==== Exercise data

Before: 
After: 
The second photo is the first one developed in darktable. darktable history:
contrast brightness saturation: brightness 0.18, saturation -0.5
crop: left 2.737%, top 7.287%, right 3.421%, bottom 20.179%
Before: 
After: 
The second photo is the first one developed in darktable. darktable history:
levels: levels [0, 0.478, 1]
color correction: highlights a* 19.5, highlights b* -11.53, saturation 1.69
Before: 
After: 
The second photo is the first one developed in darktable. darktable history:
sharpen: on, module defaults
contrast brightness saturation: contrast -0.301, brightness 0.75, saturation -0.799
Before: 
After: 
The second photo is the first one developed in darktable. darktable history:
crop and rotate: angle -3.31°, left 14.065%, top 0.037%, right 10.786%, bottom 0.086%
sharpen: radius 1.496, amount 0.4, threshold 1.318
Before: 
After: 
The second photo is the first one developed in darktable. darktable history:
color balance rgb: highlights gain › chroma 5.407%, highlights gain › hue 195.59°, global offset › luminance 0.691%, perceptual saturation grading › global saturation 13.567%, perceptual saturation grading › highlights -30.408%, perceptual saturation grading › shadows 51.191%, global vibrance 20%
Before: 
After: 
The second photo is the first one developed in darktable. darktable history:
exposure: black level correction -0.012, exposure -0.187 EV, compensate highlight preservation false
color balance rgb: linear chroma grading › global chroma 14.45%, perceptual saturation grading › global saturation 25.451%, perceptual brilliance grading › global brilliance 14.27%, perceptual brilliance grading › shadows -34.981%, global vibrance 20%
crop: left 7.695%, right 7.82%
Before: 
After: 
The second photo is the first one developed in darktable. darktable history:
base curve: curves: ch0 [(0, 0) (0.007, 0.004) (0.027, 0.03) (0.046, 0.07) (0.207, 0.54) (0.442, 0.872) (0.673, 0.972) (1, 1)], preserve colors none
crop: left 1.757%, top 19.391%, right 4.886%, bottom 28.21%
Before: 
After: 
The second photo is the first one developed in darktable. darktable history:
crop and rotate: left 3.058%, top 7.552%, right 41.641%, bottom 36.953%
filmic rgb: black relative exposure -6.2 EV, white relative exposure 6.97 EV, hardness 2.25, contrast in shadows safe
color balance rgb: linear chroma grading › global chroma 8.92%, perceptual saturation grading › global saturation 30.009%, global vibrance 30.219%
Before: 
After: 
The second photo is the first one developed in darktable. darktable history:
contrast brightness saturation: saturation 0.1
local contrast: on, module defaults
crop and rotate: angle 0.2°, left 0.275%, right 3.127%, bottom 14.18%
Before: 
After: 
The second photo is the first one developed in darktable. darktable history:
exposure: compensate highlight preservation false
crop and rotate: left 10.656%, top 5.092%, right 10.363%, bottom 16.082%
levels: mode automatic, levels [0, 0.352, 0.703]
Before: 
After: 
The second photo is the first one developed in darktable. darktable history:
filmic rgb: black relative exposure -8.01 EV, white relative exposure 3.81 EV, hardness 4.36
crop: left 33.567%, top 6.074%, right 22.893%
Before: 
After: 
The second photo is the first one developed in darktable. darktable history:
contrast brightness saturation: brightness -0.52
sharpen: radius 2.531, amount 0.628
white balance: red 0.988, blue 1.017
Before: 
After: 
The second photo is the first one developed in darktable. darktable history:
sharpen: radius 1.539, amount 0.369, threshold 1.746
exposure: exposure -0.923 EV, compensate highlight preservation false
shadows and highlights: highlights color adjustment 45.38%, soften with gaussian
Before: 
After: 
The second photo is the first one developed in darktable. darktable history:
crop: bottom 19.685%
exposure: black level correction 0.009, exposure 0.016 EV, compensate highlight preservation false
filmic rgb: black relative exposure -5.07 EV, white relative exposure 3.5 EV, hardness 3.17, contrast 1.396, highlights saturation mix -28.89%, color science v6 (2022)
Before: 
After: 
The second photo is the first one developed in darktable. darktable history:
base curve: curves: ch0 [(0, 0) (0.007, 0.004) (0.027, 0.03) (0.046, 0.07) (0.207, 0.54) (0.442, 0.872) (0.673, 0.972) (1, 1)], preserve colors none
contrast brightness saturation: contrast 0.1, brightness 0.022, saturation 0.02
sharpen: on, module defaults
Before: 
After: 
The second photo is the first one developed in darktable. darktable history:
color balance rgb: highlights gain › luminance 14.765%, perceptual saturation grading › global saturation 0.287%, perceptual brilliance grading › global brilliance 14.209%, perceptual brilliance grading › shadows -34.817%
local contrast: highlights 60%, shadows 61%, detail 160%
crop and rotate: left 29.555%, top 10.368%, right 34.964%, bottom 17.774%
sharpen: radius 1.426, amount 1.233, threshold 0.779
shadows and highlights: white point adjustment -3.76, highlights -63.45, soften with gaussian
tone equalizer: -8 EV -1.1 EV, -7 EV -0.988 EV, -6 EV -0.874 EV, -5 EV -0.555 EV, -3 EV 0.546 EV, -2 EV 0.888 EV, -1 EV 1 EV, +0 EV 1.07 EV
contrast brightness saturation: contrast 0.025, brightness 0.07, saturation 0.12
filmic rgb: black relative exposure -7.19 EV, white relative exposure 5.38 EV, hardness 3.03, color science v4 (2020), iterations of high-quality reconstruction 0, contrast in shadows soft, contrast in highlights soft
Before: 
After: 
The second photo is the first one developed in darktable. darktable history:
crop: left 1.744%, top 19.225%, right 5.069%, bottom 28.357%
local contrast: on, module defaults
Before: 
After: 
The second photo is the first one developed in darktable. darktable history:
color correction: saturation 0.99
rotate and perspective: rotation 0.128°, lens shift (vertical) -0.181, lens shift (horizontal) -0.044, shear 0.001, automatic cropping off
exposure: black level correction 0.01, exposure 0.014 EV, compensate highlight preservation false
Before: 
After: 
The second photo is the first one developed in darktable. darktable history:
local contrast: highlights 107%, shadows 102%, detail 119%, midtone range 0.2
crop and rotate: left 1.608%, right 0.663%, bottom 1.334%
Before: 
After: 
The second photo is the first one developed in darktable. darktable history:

========

• What needs to be done: Reproduce every one of the lines above verbatim, without altering anything.

• Worked answer:
Before: 
After: 
The second photo is the first one developed in darktable. darktable history:
contrast brightness saturation: brightness 0.18, saturation -0.5
crop: left 2.737%, top 7.287%, right 3.421%, bottom 20.179%
Before: 
After: 
The second photo is the first one developed in darktable. darktable history:
levels: levels [0, 0.478, 1]
color correction: highlights a* 19.5, highlights b* -11.53, saturation 1.69
Before: 
After: 
The second photo is the first one developed in darktable. darktable history:
sharpen: on, module defaults
contrast brightness saturation: contrast -0.301, brightness 0.75, saturation -0.799
Before: 
After: 
The second photo is the first one developed in darktable. darktable history:
crop and rotate: angle -3.31°, left 14.065%, top 0.037%, right 10.786%, bottom 0.086%
sharpen: radius 1.496, amount 0.4, threshold 1.318
Before: 
After: 
The second photo is the first one developed in darktable. darktable history:
color balance rgb: highlights gain › chroma 5.407%, highlights gain › hue 195.59°, global offset › luminance 0.691%, perceptual saturation grading › global saturation 13.567%, perceptual saturation grading › highlights -30.408%, perceptual saturation grading › shadows 51.191%, global vibrance 20%
Before: 
After: 
The second photo is the first one developed in darktable. darktable history:
exposure: black level correction -0.012, exposure -0.187 EV, compensate highlight preservation false
color balance rgb: linear chroma grading › global chroma 14.45%, perceptual saturation grading › global saturation 25.451%, perceptual brilliance grading › global brilliance 14.27%, perceptual brilliance grading › shadows -34.981%, global vibrance 20%
crop: left 7.695%, right 7.82%
Before: 
After: 
The second photo is the first one developed in darktable. darktable history:
base curve: curves: ch0 [(0, 0) (0.007, 0.004) (0.027, 0.03) (0.046, 0.07) (0.207, 0.54) (0.442, 0.872) (0.673, 0.972) (1, 1)], preserve colors none
crop: left 1.757%, top 19.391%, right 4.886%, bottom 28.21%
Before: 
After: 
The second photo is the first one developed in darktable. darktable history:
crop and rotate: left 3.058%, top 7.552%, right 41.641%, bottom 36.953%
filmic rgb: black relative exposure -6.2 EV, white relative exposure 6.97 EV, hardness 2.25, contrast in shadows safe
color balance rgb: linear chroma grading › global chroma 8.92%, perceptual saturation grading › global saturation 30.009%, global vibrance 30.219%
Before: 
After: 
The second photo is the first one developed in darktable. darktable history:
contrast brightness saturation: saturation 0.1
local contrast: on, module defaults
crop and rotate: angle 0.2°, left 0.275%, right 3.127%, bottom 14.18%
Before: 
After: 
The second photo is the first one developed in darktable. darktable history:
exposure: compensate highlight preservation false
crop and rotate: left 10.656%, top 5.092%, right 10.363%, bottom 16.082%
levels: mode automatic, levels [0, 0.352, 0.703]
Before: 
After: 
The second photo is the first one developed in darktable. darktable history:
filmic rgb: black relative exposure -8.01 EV, white relative exposure 3.81 EV, hardness 4.36
crop: left 33.567%, top 6.074%, right 22.893%
Before: 
After: 
The second photo is the first one developed in darktable. darktable history:
contrast brightness saturation: brightness -0.52
sharpen: radius 2.531, amount 0.628
white balance: red 0.988, blue 1.017
Before: 
After: 
The second photo is the first one developed in darktable. darktable history:
sharpen: radius 1.539, amount 0.369, threshold 1.746
exposure: exposure -0.923 EV, compensate highlight preservation false
shadows and highlights: highlights color adjustment 45.38%, soften with gaussian
Before: 
After: 
The second photo is the first one developed in darktable. darktable history:
crop: bottom 19.685%
exposure: black level correction 0.009, exposure 0.016 EV, compensate highlight preservation false
filmic rgb: black relative exposure -5.07 EV, white relative exposure 3.5 EV, hardness 3.17, contrast 1.396, highlights saturation mix -28.89%, color science v6 (2022)
Before: 
After: 
The second photo is the first one developed in darktable. darktable history:
base curve: curves: ch0 [(0, 0) (0.007, 0.004) (0.027, 0.03) (0.046, 0.07) (0.207, 0.54) (0.442, 0.872) (0.673, 0.972) (1, 1)], preserve colors none
contrast brightness saturation: contrast 0.1, brightness 0.022, saturation 0.02
sharpen: on, module defaults
Before: 
After: 
The second photo is the first one developed in darktable. darktable history:
color balance rgb: highlights gain › luminance 14.765%, perceptual saturation grading › global saturation 0.287%, perceptual brilliance grading › global brilliance 14.209%, perceptual brilliance grading › shadows -34.817%
local contrast: highlights 60%, shadows 61%, detail 160%
crop and rotate: left 29.555%, top 10.368%, right 34.964%, bottom 17.774%
sharpen: radius 1.426, amount 1.233, threshold 0.779
shadows and highlights: white point adjustment -3.76, highlights -63.45, soften with gaussian
tone equalizer: -8 EV -1.1 EV, -7 EV -0.988 EV, -6 EV -0.874 EV, -5 EV -0.555 EV, -3 EV 0.546 EV, -2 EV 0.888 EV, -1 EV 1 EV, +0 EV 1.07 EV
contrast brightness saturation: contrast 0.025, brightness 0.07, saturation 0.12
filmic rgb: black relative exposure -7.19 EV, white relative exposure 5.38 EV, hardness 3.03, color science v4 (2020), iterations of high-quality reconstruction 0, contrast in shadows soft, contrast in highlights soft
Before: 
After: 
The second photo is the first one developed in darktable. darktable history:
crop: left 1.744%, top 19.225%, right 5.069%, bottom 28.357%
local contrast: on, module defaults
Before: 
After: 
The second photo is the first one developed in darktable. darktable history:
color correction: saturation 0.99
rotate and perspective: rotation 0.128°, lens shift (vertical) -0.181, lens shift (horizontal) -0.044, shear 0.001, automatic cropping off
exposure: black level correction 0.01, exposure 0.014 EV, compensate highlight preservation false
Before: 
After: 
The second photo is the first one developed in darktable. darktable history:
local contrast: highlights 107%, shadows 102%, detail 119%, midtone range 0.2
crop and rotate: left 1.608%, right 0.663%, bottom 1.334%
Before: 
After: 
The second photo is the first one developed in darktable. darktable history:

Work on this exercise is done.